* [About this task] Two lines below mark the span: the one containing "vaikka Hennan korpialue" and the one containing "2024-03-04 13:47:26". Set down both, plus every line between, exactly as they stand, and nothing else.

Dataset entries:
┌──

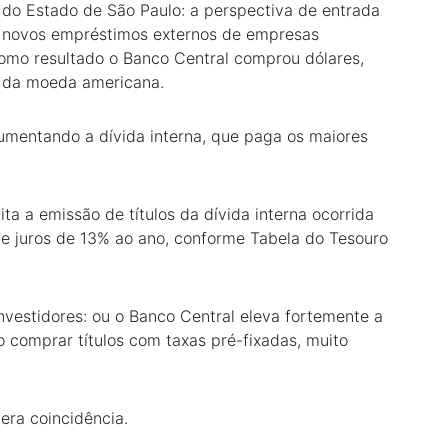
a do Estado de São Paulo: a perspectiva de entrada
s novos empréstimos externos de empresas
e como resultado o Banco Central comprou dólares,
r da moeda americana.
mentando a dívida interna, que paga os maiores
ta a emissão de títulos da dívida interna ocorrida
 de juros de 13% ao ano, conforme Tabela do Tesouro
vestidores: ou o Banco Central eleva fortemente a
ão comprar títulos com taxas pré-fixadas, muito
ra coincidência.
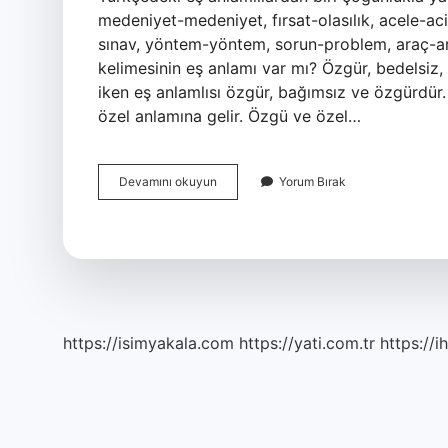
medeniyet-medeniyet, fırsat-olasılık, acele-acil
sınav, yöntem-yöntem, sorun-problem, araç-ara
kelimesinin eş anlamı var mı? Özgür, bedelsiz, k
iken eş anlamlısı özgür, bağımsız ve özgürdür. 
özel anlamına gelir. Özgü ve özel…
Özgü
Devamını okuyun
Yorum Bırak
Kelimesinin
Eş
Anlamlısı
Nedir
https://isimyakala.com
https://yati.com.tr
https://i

└──
┌──

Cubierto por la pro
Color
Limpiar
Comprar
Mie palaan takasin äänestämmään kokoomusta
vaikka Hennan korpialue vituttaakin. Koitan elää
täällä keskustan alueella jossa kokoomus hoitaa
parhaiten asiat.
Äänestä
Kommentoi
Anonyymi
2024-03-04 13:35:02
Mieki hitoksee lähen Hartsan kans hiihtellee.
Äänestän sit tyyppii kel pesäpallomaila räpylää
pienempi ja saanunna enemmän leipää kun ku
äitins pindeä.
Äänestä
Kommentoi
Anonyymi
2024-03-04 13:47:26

└──

* [Answer for this exercise]
vaikka Hennan korpialue vituttaakin. Koitan elää
täällä keskustan alueella jossa kokoomus hoitaa
parhaiten asiat.
Äänestä
Kommentoi
Anonyymi
2024-03-04 13:35:02
Mieki hitoksee lähen Hartsan kans hiihtellee.
Äänestän sit tyyppii kel pesäpallomaila räpylää
pienempi ja saanunna enemmän leipää kun ku
äitins pindeä.
Äänestä
Kommentoi
Anonyymi
2024-03-04 13:47:26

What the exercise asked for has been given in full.